Everybody can agree that music is a universal language. Many American musicians make note of the fact foreign audiences don’t understand what they’re saying when they are speaking, but the audience sings every word to their songs. Well, what happens when an audience speaks a musician’s native tongue fluently and they still don’t understand what the musician is talking about? I was at a party and the DJ had the beats knocking, until he threw Kriss Kross on . (Forgive him.)
On “Jump,” the boys from the A rap, “‘Cause I’m the miggity, miggity, miggity, miggity Mac Daddy.” Can someone explain what a “miggity mac” is because I didn’t understand it then and still don’t. We will discuss a few of the most confusing lyrics in songs. If you think you can explain some of our selections, sound off in the comments.
Labelle – “Lady Marmalade”
This signature hit from the ladies of Labelle has it all–a racy subject matter, a funky groove, and a little bit of French thrown in there. The few lines in French translate to “Will you sleep with me tonight?” However, what in the world is a “gitchy gitchy ya ya?” I’ve heard of singers scatting, but that was never in the scat sounds dictionary. “Gitchy gitchy ya ya” sounds like a pause worthy slang term for a sexually transmitted disease. “Yo, Son, you was messing with that girl around the block? You better get checked or something. I heard she got that gitchy gitchy ya ya, if you know what I mean!” To which a person would respond, “Pause. Damn, I’m going straight to the clinic!”
Kanye West – “Roses”
In 2005, Kanye West put out his sophomore album, Late Registration. The set was more introspective than his debut. His introspection was on full display on the track dedicated to his grandmother’s ordeal with being hospitalized. “Roses” documented how he had to deal with his popularity when he just wanted to be a human and look after his grandmother. While the song is remarkable, one line baffles even the most intellectual people I know. “So many aunties, we could have an auntie team.” Kanye, we know you like to act like you’re more forward thinking than the rest of us commoners. So could you explain what an auntie team is? To clarify, are we talking about a basketball team full of aunties? What kind of team are we talking here? Commoners, like myself, know you don’t write lyrics down. With lines like that, you might want to start putting the pen to paper again.
Whitney Houston – “Million Dollar Bill”
When Whitney Houston was recording her comeback disc, I Look To You, she called upon some of today’s hottest songwriters to provide the material for her to reclaim her throne atop the music charts. The second single from the effort was the Alicia Keys and Swizz Beatz confection, “Million Dollar Bill.” The disco-lite uptempo number had us in a groove until she sang, “I can see the way he’s making me feel this way about his love.” Honestly, I can’t blame Whitney. She was just looking for another hit song to flesh out her album. The real blame is on Alicia Keys. She’s a great artist and all, but for a woman who graduated high school at 16 and was accepted to Columbia University, she is all over the place with her writing. A few of her songs don’t make good use of a little thing we like to call subject-verb agreement. This line in “Million Dollar Bill” feels Mrs. Swizz Beatz threw some words at a wall and whichever stuck, she put in a song. No dice.

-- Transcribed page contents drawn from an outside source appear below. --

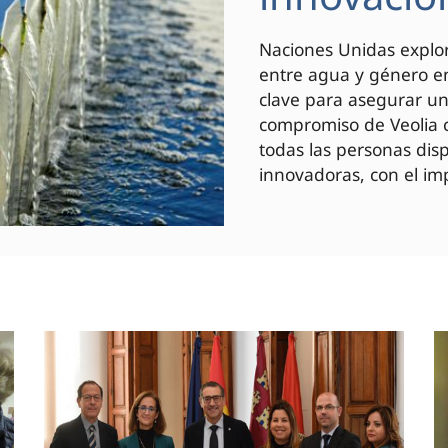
Naciones Unidas explor
entre agua y género en
clave para asegurar un 
compromiso de Veolia c
todas las personas di
innovadoras, con el imp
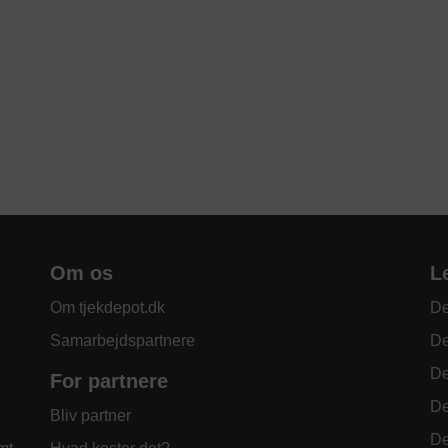
Om os
L
Om tjekdepot.dk
De
Samarbejdspartnere
De
De
For partnere
De
Bliv partner
De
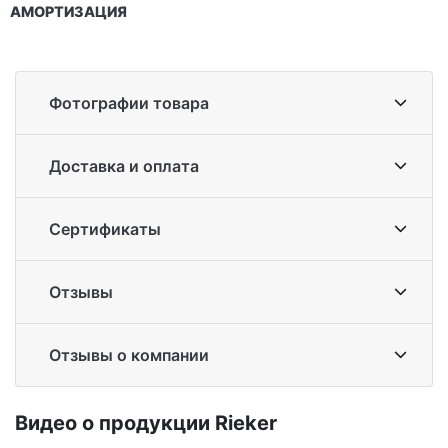
АМОРТИЗАЦИЯ
Фотографии товара
Доставка и оплата
Сертификаты
Отзывы
Отзывы о компании
Ви­део о про­дук­ции Ri­eker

Lionel Richie – “All Night Long”
In the 80s, light skinned fellas were all the rage. The leader of that light skinned male crusade was the crooner, Lionel Richie. One of his biggest hits is the party anthem, “All Night Long.” The word “party” is said in many different languages. The questionable thing about the song is about the chant at the end. If anyone has an explanation for “tom bol li de se de moi ya, hey jambo jumbo,” please holla at a player. Are those actual words in another language? I’m not too sure. My theory is baby Nicole Richie was learning to talk and she said this, instead of a real sentence and Poppa Richie just went with it. I could be wrong, but my theory is probably cooler than the actual story. At least, I’d like to think so.

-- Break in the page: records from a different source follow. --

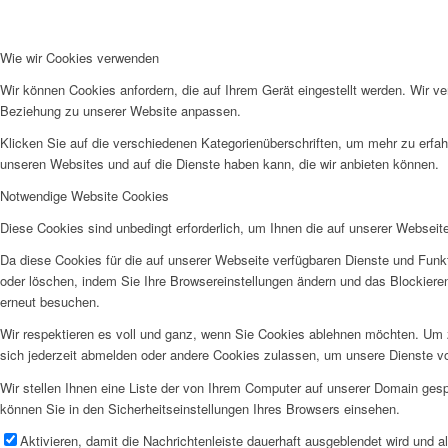
Weiterlesen
HALTEN SI
Wie wir Cookies verwenden
BEI JESUS
Wir können Cookies anfordern, die auf Ihrem Gerät eingestellt werden. Wir v
Beziehung zu unserer Website anpassen.
Weiterlesen
Klicken Sie auf die verschiedenen Kategorienüberschriften, um mehr zu erfah
11. JÄNNE
unseren Websites und auf die Dienste haben kann, die wir anbieten können.
Notwendige Website Cookies
Weiterlesen
10. JÄNNE
Diese Cookies sind unbedingt erforderlich, um Ihnen die auf unserer Webseit
Da diese Cookies für die auf unserer Webseite verfügbaren Dienste und Funkt
Weiterlesen
oder löschen, indem Sie Ihre Browsereinstellungen ändern und das Blockiere
9. JÄNNER
erneut besuchen.
Weiterlesen
Wir respektieren es voll und ganz, wenn Sie Cookies ablehnen möchten. Um z
8. JÄNNER
sich jederzeit abmelden oder andere Cookies zulassen, um unsere Dienste v
Wir stellen Ihnen eine Liste der von Ihrem Computer auf unserer Domain ge
Weiterlesen
können Sie in den Sicherheitseinstellungen Ihres Browsers einsehen.
7. JÄNNER
Aktivieren, damit die Nachrichtenleiste dauerhaft ausgeblendet wird und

Michael Jackson – “Wanna Be Startin Somethin”
Michael Jackson released the seminal project, Thriller, in 1982. Though every song on there is a classic, one of the biggest fan favorites is “Wanna Be Startin Somethin.” When I was a kid, I was obsessed with this song. I played it so much my mom bought me a Walkman so she didn’t wind up breaking my tape. One thing about that song annoys me to this day. What the hell does “ma ma se, ma ma sa, ma ma coo sa” mean?! My mom told me it was Swahili and I believed her. Come to find out, she wasn’t far off.

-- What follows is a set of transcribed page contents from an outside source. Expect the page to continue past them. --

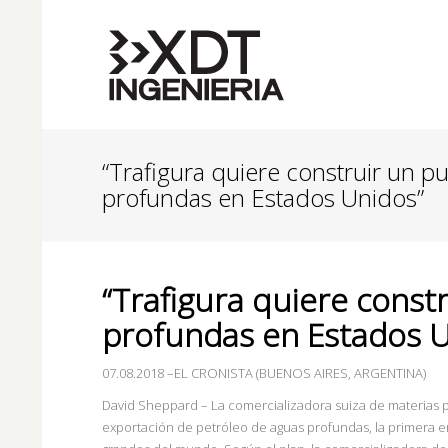
“Trafigura quiere construir un p
profundas en Estados Unidos”
“Trafigura quiere const
profundas en Estados U
07.08.2018
–
EL CRONISTA (BUENOS AIRES, ARGENTINA)
David Sheppard – La comercializadora suiza de materias p
exportación de petróleo de aguas profundas, la primera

The King of Pop claimed the phrase was Swahili, in order to keep all royalties for himself. Apparently, the words come from a song by a Cameroonian artist, Dibango. Dibango’s words were, “ma ma ko, ma ma sa, ma ma ko sa.” Dibango sued Jackson in the 80s and sued him again in 2007 when Rihanna sampled the chant for her dance hit, “Don’t Stop The Music.” Rihanna got permission from Michael Jackson, but neglected to get permission from Dibango. They settled out of court for the second time before Rihanna’s album dropped. By the way, there is no clear translation of the chant, but it does have something to do with dancing.